Jalaluddin accepted our words of condolence wordlessly. “My sons are very frightened,” he only said. “I hope my older boy Shakir, who is in hospital, gets well soon. He has two small children.” The women in our group went in and sat with Junaid’s mother, who was inconsolable. CPM leader Subhashini Ali was also with her. “My son Junaid was too young to understand that he should not have worn a skull cap,” his mother Saira Begum mourned. My friend John Dayal went into the women’s chamber and said to Saira that he had brought a prayer from his wife for her. They prayed together.
We sat outside with Hashim, Junaid’s 18-year-old brother, who had a beard and skullcap, and was also knifed in the train. He spoke to us of the horrors of that evening. The story is now well-known. After their Eid shopping at Jama Masjid, the three brothers took a local train from the Sadar Bazar station and found seats. Crowds entered in Okhla, and Junaid gave up his seat to an old man. A group of 15 men asked the others roughly to vacate their seats. When they refused, they slapped and beat them, threw off their skullcaps, pulled the beards of the older boys, abused them for their faith, and called them Pakistanis, beef-eaters and the circumcised.
Seeing the situation worsen frighteningly, one of them managed to call their brothers in the village, urging them to come to their rescue to Ballabhgarh station, where they were to alight for their village. The station came, but the men did not allow the boys to leave the train. The brothers who had come to their rescue were also pulled in.
In the nine minutes from Ballabhgarh to the next station Asaoti, the men took out knives and stabbed the three brothers several times, even as they screamed for help. Not one person came to their rescue. A few took videos and pictures on their phones instead, as the compartment filled with blood. Several egged on the lynch mob. These included the old man to whom Junaid had given his seat.
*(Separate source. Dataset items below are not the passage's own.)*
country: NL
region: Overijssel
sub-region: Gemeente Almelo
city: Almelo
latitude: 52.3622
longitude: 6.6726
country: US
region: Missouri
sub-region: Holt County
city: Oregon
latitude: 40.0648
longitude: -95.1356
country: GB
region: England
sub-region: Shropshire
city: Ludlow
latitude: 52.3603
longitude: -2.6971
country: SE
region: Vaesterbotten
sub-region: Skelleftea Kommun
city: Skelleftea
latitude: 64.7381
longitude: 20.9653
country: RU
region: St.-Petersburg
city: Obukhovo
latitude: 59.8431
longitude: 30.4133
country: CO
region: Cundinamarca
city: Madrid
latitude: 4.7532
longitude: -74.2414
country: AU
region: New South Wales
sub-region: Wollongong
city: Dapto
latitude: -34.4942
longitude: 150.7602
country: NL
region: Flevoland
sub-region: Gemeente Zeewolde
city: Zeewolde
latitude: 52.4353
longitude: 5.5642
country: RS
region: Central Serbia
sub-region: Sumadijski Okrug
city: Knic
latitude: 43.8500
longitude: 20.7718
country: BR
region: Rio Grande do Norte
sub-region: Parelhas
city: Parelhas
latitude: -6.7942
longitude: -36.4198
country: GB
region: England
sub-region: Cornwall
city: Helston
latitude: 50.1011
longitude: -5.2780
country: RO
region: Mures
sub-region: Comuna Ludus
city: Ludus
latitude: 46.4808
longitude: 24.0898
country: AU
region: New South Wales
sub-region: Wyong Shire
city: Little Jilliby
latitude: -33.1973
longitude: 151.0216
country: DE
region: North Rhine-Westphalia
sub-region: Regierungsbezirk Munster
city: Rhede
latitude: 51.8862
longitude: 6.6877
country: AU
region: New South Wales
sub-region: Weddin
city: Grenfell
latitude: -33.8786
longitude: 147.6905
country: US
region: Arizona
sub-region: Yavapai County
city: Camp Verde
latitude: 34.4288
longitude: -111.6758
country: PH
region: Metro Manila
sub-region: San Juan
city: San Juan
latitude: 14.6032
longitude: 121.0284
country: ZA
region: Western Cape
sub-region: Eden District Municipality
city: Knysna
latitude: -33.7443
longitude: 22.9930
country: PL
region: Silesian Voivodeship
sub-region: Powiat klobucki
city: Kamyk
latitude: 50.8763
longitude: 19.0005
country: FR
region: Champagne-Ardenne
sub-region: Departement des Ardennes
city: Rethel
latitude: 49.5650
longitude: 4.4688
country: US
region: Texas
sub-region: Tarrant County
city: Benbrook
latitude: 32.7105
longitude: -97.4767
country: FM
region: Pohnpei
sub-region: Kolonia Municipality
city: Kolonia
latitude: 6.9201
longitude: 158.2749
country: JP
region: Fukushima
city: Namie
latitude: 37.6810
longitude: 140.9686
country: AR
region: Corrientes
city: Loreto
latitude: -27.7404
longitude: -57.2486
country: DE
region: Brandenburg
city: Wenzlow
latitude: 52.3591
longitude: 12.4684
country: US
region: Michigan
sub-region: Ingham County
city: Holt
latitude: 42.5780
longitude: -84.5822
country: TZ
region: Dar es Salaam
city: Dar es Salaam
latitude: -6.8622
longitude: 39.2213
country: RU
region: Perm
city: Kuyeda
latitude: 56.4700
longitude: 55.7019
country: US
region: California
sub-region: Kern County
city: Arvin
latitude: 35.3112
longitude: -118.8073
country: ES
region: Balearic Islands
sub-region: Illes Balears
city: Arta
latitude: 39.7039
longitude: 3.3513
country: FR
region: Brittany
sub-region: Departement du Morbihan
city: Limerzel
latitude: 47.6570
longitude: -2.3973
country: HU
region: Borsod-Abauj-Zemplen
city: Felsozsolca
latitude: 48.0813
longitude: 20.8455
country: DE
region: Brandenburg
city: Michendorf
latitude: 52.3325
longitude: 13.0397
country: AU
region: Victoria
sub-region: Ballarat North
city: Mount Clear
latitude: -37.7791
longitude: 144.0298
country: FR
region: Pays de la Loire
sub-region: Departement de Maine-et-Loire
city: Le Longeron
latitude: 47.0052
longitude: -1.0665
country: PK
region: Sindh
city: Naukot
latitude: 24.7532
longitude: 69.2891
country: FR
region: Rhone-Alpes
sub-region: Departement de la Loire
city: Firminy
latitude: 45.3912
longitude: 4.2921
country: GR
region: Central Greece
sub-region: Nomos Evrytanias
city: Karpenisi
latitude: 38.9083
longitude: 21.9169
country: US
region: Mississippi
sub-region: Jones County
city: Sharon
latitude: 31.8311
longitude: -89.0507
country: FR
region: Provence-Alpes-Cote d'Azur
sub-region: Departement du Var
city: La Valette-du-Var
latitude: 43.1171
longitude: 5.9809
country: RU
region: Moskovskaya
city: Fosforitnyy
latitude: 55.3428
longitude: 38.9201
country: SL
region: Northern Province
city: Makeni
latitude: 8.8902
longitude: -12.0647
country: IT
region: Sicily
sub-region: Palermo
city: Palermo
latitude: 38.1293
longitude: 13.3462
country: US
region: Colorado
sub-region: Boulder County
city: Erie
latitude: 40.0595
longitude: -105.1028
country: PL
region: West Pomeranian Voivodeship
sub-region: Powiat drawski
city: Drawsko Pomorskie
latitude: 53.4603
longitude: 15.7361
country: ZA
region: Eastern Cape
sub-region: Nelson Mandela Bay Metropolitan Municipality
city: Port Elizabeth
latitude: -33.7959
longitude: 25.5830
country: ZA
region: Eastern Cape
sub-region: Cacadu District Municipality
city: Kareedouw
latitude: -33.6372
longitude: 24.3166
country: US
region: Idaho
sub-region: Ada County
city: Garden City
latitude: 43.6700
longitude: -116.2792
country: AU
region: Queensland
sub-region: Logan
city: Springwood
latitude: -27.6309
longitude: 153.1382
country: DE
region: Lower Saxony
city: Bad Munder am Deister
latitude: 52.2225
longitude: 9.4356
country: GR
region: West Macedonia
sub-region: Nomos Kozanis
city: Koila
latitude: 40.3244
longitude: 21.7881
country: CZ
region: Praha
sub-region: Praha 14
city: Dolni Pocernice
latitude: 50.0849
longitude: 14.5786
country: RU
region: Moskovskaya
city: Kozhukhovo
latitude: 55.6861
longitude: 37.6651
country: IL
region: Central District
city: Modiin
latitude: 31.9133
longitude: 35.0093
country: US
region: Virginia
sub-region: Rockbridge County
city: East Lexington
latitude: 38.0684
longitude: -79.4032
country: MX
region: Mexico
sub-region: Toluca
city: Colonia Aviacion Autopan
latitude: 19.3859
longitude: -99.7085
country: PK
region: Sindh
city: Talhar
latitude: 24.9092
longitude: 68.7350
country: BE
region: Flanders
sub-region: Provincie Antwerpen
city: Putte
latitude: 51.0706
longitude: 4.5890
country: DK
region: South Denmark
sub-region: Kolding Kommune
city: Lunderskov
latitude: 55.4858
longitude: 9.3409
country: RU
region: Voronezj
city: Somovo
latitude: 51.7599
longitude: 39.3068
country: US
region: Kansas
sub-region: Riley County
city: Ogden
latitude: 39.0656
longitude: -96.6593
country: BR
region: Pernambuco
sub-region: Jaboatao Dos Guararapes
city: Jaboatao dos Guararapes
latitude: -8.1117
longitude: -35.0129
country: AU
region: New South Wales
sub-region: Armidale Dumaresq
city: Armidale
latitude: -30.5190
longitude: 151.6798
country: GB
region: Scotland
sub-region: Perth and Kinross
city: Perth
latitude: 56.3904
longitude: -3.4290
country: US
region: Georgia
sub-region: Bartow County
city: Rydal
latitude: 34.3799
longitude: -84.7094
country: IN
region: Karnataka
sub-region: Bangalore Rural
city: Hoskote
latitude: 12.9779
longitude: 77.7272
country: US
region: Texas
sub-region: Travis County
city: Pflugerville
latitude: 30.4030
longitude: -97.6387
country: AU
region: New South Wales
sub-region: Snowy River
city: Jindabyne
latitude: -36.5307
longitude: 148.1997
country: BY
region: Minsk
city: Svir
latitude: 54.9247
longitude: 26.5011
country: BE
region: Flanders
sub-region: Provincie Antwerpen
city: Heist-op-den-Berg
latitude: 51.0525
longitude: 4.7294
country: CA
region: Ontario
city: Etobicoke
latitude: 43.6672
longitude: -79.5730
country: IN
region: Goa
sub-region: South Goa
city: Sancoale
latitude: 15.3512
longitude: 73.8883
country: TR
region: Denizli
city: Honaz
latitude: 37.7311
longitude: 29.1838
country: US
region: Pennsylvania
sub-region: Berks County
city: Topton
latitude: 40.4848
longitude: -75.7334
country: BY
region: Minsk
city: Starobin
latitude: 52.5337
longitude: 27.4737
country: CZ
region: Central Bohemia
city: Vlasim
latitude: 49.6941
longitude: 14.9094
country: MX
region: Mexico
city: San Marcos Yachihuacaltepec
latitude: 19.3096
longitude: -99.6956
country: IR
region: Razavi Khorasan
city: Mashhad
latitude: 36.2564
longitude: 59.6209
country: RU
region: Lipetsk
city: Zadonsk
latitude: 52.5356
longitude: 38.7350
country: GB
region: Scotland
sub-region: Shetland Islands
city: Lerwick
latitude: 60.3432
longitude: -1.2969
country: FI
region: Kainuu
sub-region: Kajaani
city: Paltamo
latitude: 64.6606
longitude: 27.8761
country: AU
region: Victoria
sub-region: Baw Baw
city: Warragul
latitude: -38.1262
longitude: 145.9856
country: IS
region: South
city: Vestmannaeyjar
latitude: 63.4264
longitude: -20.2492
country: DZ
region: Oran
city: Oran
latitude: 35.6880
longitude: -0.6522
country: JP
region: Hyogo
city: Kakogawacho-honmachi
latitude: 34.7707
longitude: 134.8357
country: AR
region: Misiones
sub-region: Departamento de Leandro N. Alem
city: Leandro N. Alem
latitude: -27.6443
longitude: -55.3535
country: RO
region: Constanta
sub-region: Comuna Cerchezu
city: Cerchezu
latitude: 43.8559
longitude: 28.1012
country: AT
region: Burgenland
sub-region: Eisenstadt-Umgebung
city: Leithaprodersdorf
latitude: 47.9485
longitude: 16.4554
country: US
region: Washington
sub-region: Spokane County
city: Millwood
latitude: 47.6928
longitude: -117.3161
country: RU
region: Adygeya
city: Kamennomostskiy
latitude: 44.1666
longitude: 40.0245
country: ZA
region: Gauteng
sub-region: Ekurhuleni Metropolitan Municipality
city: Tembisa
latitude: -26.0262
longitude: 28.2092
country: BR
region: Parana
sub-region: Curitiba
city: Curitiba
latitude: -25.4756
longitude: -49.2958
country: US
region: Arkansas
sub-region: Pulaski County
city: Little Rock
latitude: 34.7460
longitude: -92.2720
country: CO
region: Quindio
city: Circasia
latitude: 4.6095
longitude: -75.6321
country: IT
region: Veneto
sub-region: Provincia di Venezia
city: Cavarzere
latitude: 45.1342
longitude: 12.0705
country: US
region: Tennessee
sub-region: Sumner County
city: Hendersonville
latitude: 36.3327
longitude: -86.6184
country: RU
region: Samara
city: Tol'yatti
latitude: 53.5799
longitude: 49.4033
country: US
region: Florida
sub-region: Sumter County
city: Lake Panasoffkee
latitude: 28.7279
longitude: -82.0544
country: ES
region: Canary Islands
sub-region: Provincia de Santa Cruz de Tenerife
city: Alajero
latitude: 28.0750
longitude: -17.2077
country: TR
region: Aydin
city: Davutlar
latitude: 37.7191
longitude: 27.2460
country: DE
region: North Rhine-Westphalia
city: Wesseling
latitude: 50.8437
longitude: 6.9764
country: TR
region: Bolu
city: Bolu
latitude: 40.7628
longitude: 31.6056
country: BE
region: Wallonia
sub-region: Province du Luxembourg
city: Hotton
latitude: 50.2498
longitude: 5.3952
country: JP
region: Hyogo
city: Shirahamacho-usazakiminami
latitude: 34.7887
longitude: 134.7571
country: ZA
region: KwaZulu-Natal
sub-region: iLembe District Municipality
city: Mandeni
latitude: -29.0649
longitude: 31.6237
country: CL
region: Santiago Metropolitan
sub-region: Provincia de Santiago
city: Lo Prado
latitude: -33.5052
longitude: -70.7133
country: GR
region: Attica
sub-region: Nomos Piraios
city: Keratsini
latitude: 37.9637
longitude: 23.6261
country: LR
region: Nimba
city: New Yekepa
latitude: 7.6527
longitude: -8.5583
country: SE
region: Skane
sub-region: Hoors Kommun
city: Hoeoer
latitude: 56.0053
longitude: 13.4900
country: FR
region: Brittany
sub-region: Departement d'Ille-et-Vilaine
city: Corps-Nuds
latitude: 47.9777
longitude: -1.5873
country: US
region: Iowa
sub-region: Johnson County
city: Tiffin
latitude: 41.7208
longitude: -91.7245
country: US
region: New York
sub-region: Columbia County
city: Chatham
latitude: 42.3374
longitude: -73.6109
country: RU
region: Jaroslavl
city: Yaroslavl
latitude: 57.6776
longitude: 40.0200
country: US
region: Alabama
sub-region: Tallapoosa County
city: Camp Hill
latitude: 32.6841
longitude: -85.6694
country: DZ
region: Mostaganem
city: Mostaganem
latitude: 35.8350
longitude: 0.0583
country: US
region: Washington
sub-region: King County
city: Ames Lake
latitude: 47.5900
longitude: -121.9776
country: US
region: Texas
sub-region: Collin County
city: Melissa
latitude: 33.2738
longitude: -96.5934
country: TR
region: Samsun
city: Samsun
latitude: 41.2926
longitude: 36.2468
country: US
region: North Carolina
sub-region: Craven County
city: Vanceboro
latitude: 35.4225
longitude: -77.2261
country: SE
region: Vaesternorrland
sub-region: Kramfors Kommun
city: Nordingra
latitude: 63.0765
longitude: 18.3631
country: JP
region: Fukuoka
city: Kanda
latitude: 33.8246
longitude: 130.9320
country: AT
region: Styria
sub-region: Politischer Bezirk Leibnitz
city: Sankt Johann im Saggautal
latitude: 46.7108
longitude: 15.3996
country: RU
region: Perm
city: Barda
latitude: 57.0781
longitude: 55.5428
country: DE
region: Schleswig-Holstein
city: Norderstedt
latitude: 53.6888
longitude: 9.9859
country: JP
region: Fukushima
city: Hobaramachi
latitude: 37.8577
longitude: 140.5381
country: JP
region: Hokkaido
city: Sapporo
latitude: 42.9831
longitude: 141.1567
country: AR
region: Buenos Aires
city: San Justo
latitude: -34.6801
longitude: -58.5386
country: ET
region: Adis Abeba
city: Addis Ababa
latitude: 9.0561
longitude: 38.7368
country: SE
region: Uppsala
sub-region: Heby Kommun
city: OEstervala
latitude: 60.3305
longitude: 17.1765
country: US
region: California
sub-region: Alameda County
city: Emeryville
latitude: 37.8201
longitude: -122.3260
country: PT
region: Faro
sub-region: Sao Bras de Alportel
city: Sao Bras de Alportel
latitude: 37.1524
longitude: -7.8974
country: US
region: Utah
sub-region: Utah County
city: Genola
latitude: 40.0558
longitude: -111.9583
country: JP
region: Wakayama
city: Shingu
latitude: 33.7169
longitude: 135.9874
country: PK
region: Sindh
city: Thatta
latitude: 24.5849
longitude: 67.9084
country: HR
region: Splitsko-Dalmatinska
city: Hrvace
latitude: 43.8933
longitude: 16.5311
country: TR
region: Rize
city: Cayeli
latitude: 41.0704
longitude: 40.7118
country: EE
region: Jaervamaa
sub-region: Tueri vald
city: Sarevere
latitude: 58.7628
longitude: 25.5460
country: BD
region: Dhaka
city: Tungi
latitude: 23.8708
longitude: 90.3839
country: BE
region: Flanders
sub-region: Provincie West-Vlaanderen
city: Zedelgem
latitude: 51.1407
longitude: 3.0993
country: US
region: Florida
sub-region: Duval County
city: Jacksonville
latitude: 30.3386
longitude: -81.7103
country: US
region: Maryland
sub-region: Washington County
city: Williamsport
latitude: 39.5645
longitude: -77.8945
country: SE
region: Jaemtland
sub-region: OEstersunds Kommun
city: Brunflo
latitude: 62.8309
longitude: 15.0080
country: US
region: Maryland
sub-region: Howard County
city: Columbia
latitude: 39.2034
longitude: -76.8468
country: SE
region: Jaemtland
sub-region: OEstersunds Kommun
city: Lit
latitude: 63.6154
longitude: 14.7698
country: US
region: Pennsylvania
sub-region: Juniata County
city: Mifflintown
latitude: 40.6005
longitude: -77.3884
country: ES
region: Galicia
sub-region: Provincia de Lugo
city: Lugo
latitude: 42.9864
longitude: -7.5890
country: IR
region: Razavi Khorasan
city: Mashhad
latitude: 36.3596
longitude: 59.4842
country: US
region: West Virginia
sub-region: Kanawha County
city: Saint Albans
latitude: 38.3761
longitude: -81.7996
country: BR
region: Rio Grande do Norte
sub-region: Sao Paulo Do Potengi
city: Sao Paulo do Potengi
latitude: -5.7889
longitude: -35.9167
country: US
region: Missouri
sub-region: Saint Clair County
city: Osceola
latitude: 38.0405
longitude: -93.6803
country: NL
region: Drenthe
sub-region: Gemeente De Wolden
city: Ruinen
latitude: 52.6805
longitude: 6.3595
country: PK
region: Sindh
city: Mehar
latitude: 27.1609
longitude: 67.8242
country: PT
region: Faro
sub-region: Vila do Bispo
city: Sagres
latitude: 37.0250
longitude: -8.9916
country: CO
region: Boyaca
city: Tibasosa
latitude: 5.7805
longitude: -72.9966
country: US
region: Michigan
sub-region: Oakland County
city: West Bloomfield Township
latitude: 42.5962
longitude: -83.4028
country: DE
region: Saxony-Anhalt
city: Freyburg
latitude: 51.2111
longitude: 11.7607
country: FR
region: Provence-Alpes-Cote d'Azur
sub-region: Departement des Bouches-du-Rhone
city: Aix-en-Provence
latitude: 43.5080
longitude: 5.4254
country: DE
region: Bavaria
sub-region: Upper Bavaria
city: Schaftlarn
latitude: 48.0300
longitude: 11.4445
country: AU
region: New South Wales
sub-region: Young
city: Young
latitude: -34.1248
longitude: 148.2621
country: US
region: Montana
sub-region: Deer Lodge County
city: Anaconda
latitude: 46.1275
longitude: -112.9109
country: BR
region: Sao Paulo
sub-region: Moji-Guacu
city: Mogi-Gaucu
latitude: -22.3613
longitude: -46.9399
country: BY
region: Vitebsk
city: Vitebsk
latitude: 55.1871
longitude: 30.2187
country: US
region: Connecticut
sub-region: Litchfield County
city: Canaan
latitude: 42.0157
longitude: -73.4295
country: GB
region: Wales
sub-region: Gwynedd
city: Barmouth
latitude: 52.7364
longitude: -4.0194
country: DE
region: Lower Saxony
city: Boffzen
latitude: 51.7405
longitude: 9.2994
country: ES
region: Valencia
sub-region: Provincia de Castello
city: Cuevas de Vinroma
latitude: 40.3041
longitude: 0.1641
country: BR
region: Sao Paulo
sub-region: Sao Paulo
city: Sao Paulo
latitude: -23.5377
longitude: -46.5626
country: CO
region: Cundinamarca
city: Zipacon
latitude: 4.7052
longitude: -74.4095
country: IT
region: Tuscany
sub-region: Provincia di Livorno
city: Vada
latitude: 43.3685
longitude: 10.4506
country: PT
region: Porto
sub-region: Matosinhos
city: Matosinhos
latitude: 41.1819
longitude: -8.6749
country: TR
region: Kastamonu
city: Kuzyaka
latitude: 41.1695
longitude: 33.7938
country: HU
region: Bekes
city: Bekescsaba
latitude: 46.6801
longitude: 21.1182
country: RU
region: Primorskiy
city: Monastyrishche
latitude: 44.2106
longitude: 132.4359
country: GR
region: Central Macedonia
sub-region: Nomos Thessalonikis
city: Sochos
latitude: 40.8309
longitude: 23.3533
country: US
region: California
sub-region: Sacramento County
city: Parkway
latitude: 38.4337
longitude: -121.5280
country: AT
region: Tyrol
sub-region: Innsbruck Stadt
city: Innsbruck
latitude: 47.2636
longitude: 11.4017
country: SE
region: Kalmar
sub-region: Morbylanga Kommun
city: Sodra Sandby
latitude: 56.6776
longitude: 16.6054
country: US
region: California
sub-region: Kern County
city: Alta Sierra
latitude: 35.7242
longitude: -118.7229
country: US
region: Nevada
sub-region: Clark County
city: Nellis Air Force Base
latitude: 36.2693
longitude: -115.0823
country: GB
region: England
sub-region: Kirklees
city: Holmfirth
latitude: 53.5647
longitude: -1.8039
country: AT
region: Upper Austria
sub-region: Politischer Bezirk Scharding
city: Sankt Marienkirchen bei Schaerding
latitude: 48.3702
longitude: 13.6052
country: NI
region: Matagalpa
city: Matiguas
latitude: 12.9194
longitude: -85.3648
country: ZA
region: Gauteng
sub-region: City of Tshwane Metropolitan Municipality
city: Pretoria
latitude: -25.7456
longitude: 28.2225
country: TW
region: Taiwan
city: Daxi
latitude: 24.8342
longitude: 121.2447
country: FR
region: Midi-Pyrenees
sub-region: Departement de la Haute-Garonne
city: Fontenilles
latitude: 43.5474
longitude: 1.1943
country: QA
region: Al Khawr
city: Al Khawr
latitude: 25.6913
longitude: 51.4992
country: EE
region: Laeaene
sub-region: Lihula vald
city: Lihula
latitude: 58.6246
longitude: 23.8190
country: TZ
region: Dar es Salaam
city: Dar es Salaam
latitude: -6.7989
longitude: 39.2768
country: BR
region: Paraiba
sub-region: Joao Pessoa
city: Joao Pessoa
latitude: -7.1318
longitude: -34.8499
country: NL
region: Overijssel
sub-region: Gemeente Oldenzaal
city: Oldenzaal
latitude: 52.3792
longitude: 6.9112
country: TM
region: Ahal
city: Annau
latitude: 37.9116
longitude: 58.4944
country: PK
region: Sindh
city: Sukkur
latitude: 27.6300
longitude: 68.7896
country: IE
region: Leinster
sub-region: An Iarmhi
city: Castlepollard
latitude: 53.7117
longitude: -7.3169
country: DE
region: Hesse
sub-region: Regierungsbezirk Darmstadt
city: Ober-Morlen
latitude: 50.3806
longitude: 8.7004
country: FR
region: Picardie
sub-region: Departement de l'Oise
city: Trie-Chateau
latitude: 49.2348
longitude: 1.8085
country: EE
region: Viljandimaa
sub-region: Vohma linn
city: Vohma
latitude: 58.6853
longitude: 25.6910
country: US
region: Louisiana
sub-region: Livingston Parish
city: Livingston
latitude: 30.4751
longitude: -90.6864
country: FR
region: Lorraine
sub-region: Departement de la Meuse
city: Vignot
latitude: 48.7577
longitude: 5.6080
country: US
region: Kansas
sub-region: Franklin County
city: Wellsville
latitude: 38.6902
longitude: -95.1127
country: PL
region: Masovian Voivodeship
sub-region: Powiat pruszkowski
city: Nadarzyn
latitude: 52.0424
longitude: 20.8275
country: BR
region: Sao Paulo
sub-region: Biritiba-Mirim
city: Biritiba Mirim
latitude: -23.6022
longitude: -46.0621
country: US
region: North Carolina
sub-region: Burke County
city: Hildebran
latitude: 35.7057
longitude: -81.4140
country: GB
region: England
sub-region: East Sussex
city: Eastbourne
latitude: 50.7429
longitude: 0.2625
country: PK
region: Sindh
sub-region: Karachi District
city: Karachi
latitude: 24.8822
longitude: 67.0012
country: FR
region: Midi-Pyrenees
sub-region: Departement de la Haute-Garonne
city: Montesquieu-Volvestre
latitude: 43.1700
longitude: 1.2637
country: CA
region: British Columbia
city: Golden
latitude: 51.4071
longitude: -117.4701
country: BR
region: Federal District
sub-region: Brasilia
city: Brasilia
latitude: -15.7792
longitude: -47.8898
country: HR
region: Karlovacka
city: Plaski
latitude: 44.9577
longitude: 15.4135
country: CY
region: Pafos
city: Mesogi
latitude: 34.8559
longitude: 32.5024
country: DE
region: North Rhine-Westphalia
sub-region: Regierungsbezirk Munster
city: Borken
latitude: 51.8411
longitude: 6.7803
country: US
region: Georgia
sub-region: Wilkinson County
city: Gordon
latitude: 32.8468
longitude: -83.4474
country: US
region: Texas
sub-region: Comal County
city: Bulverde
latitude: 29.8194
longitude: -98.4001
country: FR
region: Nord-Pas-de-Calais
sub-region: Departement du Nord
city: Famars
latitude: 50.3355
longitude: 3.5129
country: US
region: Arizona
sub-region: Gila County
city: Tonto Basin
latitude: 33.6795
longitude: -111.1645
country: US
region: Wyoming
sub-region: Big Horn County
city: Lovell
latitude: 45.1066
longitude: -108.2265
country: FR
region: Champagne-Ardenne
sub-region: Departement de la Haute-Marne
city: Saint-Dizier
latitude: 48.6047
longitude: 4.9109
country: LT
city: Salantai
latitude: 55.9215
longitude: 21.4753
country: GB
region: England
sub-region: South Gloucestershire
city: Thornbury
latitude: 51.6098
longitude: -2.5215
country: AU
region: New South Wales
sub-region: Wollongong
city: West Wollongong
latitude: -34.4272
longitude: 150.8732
At Asaoti, the three boys were thrown off the train. Some of the killers may have also got off in the melee. The train stopped just for a minute and then went ahead on its journey. The brothers were desperate, but no one at the station came to their rescue. No passenger, no rail staff, no policepersons, and none of the vendors and shopkeepers at the station. Junaid bled to death, his head cradled in his brother’s lap. Two other brothers also lay wounded. They carried the boys across the tracks to the entrance of the railway station. One of the boys managed to contact a private hospital in Palwal. Its ambulance came after 45 minutes. Junaid was declared dead when they reached the hospital.
My colleagues and I drove to Asaoti station after we left the family in their grief. We spoke to the rail officials at the station, and to the shopkeepers around the station.
We heard only these words from every one of them — none of us saw anything that evening; we saw nothing at all.
Junaid was my son. He was son also to the people on the train compartment of his last journey, and those at the railway station where he breathed his last. And yet they let him die.